With my hormones up and running, Ian Fleming/James Bond became an obsession. I began reading the books. I was not alone; we all read them. (And then along came I Spy, The Man From Uncle and Danger Man to satisfy our burgeoning habit, and Get Smart to laugh at it. And let's not forget to mention infusions of Our Man Flint and Matt Helm. By the late '60s, spies were everywhere.)
There was much to please a high school boy in the Bond oeuvre of girls, guns and a disdain for authority. Bond even trumped the American government, and poor Felix Leiter, Fleming's cardboard cutout stand-in for American authority, became shark bait while the brash Brit bagged the bird.
While I loved the names of the women Bond bedded from Honey Rider to Pussy Galore, I had (barely) matured in unenlightened times (this was 1962, well before the Summer of Love) unaware of the sexual undertones throughout. Galore, it turns out, was more interested in women than in men, yet she succumbed to Bond's masculine prowess.
And Fleming threw us some real curves: Honey Rider (Andress' character in Dr. No) had "a beautiful back... and the behind was almost as firm and rounded as a boy's." Meanwhile Tatianna Romanov's backside (in From Russia With Love) is described as so "hardened with exercise that it had lost the smooth doward feminine sweep, and now, round at the back and flat and hard and the sides, it jutted like a man's." Say what?
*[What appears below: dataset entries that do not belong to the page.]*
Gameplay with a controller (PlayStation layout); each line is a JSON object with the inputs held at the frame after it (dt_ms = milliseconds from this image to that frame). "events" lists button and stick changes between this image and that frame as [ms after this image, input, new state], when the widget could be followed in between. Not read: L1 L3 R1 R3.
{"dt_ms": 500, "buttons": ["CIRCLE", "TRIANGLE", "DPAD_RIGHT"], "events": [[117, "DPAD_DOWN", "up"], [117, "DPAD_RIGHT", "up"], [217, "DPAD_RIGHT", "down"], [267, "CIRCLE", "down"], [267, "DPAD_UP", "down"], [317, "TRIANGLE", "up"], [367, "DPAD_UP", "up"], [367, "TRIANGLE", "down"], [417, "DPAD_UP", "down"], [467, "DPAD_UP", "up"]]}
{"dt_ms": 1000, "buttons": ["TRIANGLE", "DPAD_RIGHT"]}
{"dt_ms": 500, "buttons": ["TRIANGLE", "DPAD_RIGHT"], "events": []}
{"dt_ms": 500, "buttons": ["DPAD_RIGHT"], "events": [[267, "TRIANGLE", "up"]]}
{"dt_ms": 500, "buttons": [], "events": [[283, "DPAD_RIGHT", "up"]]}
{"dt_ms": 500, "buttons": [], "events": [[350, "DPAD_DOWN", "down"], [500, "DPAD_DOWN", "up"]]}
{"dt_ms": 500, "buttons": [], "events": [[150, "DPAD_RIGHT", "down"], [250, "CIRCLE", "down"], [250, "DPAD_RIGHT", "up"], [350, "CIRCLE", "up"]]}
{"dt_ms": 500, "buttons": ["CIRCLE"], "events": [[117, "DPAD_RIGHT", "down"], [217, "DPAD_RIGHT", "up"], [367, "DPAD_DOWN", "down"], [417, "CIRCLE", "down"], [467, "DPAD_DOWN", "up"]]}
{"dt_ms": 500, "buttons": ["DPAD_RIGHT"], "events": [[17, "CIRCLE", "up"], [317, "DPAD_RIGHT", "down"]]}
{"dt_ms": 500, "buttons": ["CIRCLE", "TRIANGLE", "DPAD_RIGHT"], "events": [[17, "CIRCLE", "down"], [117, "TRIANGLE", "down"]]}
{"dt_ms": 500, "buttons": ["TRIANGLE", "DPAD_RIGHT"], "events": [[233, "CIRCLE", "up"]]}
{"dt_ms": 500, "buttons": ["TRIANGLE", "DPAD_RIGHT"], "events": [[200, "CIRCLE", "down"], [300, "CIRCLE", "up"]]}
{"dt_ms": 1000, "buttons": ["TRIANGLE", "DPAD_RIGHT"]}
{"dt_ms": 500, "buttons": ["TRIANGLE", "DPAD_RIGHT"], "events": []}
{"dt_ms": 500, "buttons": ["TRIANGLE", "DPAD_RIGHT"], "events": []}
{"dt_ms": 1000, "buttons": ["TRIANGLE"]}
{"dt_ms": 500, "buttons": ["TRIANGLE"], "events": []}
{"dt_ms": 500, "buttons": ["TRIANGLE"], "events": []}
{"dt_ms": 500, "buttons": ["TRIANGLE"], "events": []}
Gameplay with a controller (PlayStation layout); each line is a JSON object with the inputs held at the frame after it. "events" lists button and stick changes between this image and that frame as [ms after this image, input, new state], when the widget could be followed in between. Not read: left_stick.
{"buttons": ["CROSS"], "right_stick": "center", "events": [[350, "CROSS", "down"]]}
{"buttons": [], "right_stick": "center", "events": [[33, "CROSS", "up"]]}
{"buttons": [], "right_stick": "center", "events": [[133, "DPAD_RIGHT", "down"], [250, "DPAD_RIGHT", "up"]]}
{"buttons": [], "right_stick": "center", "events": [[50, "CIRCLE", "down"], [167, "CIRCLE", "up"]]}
(For more information on Fleming's proclivities, see "That License to Kill Is Unexpired," an article published in Sunday's New York Times [there are also sundry other articles about 007 here] at: http://topics.nytimes.com/top/reference/timestopics/people/f/ian_fleming/index.html?inline=nyt-per )
And Bond had a tendency to force sex, even on a willing woman. He had a bit of the brute about him, but then you can't blame Bond because he had other issues: Bond villains had a preoccupation with genital torture, so maybe Bond had to work up a head of steam just to get his engine revved. Still, even as a teenager, some of this seemed...well, unhealthy.
But Bond was raw and unexpected, providing a jolt out of our black-and-white post-war complacency. He smoked like a chimney, drank like a fish and still managed to make it to live another day. (Fleming made it to age 56; so much for real life.)
Then Hollywood smoothed out 007's rough edges and gave us an icon instead of a man. Connery turned him into a god, Lazenby wasn't given a chance; Moore was insipid, Brosnan was Remington Steele; Dalton was too dark and dangerous as escapist movie material. The jury is still out on Daniel Craig.
So we have two Bonds: the first in print and the second, ever evolving, on film. The latest incarnation in print (and there have been many) is Sebastian Faulks' Devil May Care. It is set in the Cold War and the reviews, so far, are good.
So Bond is back, but I wonder if he will be able to pass his greatest test -- fulfilling the puerile fantasies of high school boys.